Exercises -- First set

1.[00] If a projective transformation of the real projective line sends the point 1 onto the point 2, the point 2 onto the point 3, and the point 3 onto the point 1, where does it send the point 0?

2.[15] A perspective transformation is a projective transformation from RP¹ to itself that has a fixed point. Show that any projective transformation is a composition of at most three perspective transformations.

3.[00] A complex projective transformation fixes the unit circle and sends 1/2 onto i/4. Where does it send 2?

In the following two problems C denotes a smooth, strictly convex curve in R² that is centrally symmetric and centered at the origin. The transformation T_C from the projective line to itself is defined by sending the line L to the unique line which passes through the origin and is parallel to the lines tangent to C at the points of intersection of C and L.

4.[10] Show that if C is an ellipse, the transformation T_C is projective.

5.[25] Show that if T_C is projective, then C is an ellipse.
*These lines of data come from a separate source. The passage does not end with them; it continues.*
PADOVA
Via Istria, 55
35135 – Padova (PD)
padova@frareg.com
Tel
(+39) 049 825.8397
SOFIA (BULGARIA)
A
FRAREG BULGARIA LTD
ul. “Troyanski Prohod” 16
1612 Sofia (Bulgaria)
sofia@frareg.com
6.[10] Let a, b, and c be three distinct straight lines through the origin in R² and let v and w be two nonzero vectors on a and b. Show that if R is the linear transformation which fixes v and takes w to -w, then [a,b,c,R(c)] = -1.

Exercises -- Second set

1.[05] Let a,b,m,n, and p be five distinct points in the real projective line. Show that [a,b,m,n] [a,b,n,p] [a,b,p,m] = 1.

2.[05] Show that

[a,b,c,d] = [b,a,c,d]^-1 = [a,b,d,c]^-1.
[a,b,c,d] + [a,c,b,d] = 1.

3.[10] Use the previous exercise to show that if [a,b,c,d] =: k, then the only values that it is possible to obtain as the cross ratio of a permutation of a,b,c,d are: k, 1/k, 1-k, 1 - 1/k, 1/(1-k), and k/(k-1).

4. [15] In the following figure, the lines ED and FD are tangent to the conic. Show that [A,B,C,D] = -1 .

5.[20] Let H be the point on the line AB such that [A,E,B,H] = -1, let I be the point on the line BC such that [F,C,B,I] = -1, and let J be the point on the line AC such that [A,C,G,J] = -1. Show that H, I, and J are collinear.